Installing a 3 wire in place of a single wire is not that uncommon, especially if using headers.
Not sure about a 4 wire. Most don't go through the extra trouble for it.
The one wire has no heater and single signal wire back to the ecm. Ground though the body of the sensor.
On a three wire there's a 12v that hooks up to acc for the heater, a ground wire for the heater and a signal wire. The ground for the signal is done through the sensor body.
On a 4 wire, there's heater power and ground, signal wire and the forth is a dedicated ground back to the ecm.
To use a 4 wire in a system originally a 1 wire you would have to run a wire back to the ecm and see if it uses s dedicated pin for o2 sensor or ground the 4th wire somewhere out in the engine bay to mimic the stock ground path.

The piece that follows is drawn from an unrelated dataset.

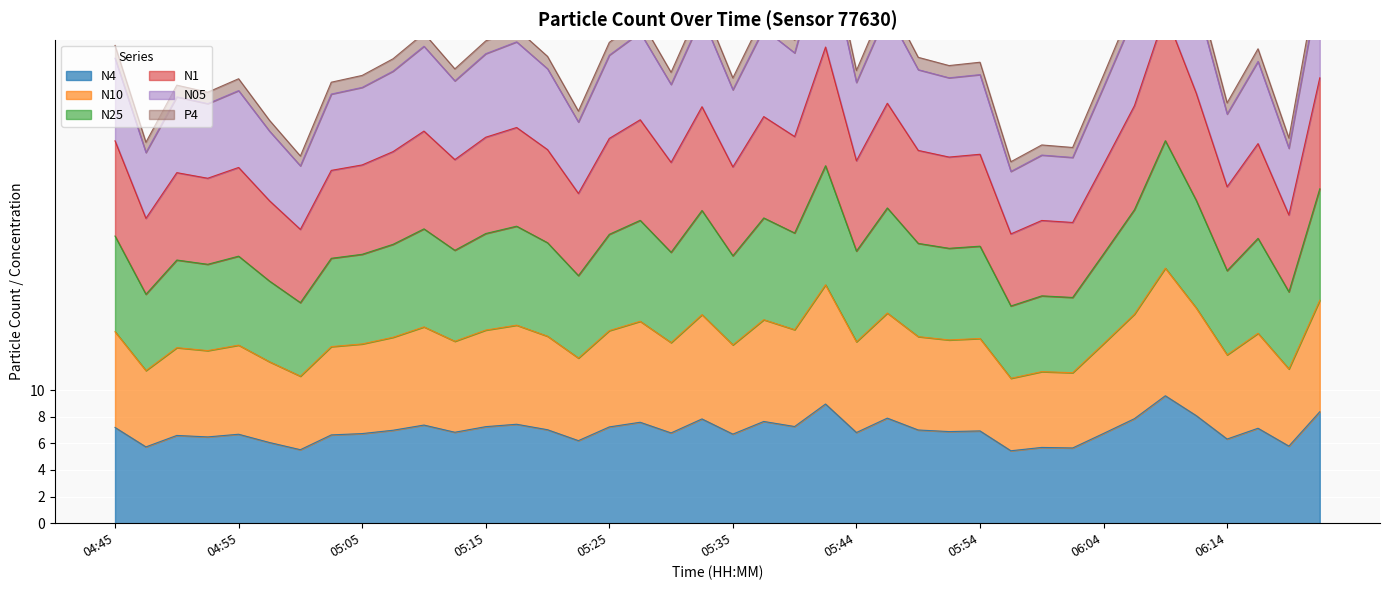

The value of N05 at 04:55 is 33.4. True or false?

True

Signal should be the same. All narrow band sensors range from .2-.8 volts IIRC and use the same rare element voltage production method.
A 1, 2, 3 or 4 wire is no more or less accurate than the other. OEM's are all narrow band sensors that works around stoich but not much else. The most tangible benefit of a sensor incorporating a heater is sooner into closed loop operation or the ability to mount it further away from the exhaust port.
In the case of sooner into closed loop in a stock location, you're talking a few minutes at best. A stock location is selected by the OEM engineers in consideration of getting the exhaust gas to get the O2 sensor up to temp quickly (316 C) and keeping it above that temp.
When relocating further away from the exhaust port (ie: aftermarket headers), the difference is (or can be) significant. Sometimes its the only way to keep the sensor hot enough to function due to thermal losses over the extra length of pipe and the reduced thickness of tube headers over cast manifolds.